Ambos terroristas formaban parte del reconstituido comando Donosti, que se sospecha tenía el apoyo de varios comandos de legales, miembros no fichados por la Policía. Según datos de Interior, ambos etarras son los autores de los asesinatos del teniente del Ejército Ignacio Pascua con una bomba lapa colocada bajo el asiento de su coche, y del inspector de Policía Manuel Asla cuando salía de su domicilio.
Qué distinta era la fotografía inexpresiva y plana de aquel hombre al que cada día servía una cerveza o una copa de vino. Un perfecto desconocido del que sabía más ahora, muerto, que cuando cruzaban algunas frases sobre temas intrascendentes en la taberna.

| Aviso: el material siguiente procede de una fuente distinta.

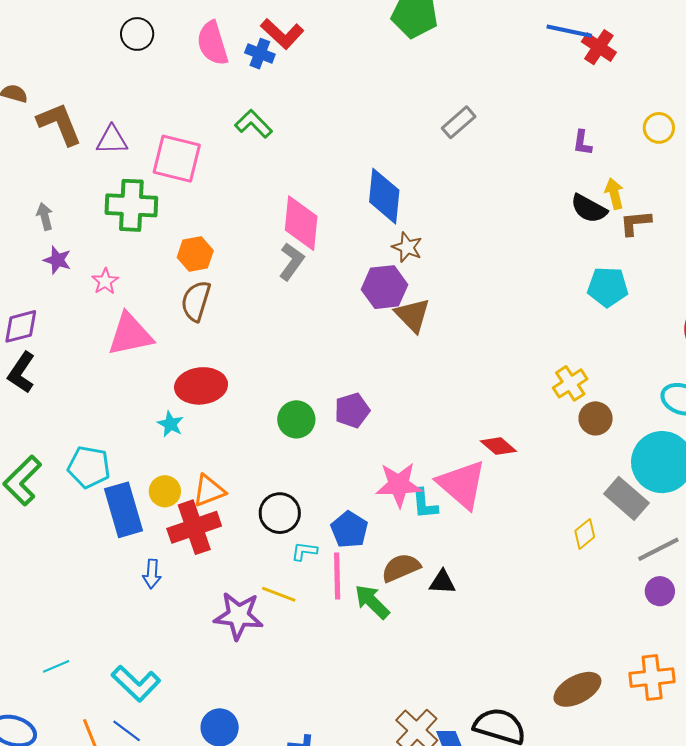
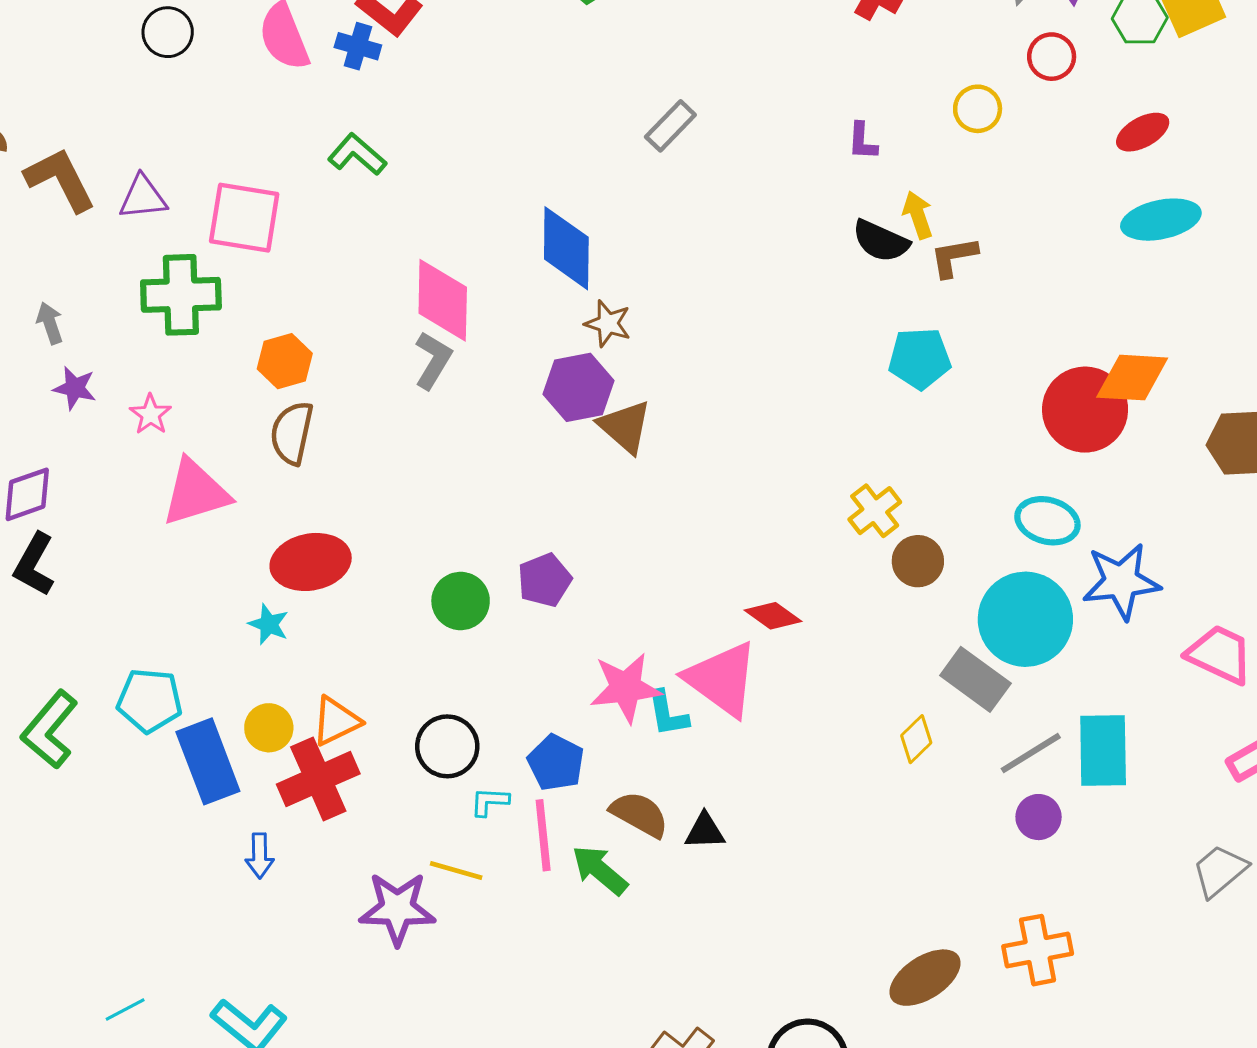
brown semicircle: (401, 568) -> (639, 814), turned 57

Fuentes de los servicios antiterroristas consultados por Televisión Española aseguran que la pista que condujo a los dos asesinos fue producto de la colaboración ciudadana. Jon Urkiaga procedía de la kale borroka, pasó a la clandestinidad hace cinco años para evitar una condena de la Audiencia Nacional por actos de violencia callejera y, desde entonces, se le suponía integrado en los taldes de reserva a la espera de incorporarse a un comando. Su compañero Asier Etxeberria carecía hasta ahora de antecedentes. Ambos han sido trasladados a dependencias policiales en Madrid antes de ser puestos a disposición judicial. En la vivienda que ocupaban, la Policía intervino abundante documentación, informaciones sobre posibles objetivos, doce mil euros, dos pistolas Browning, dos kilos de amonal y material para fabricar bombas lapa.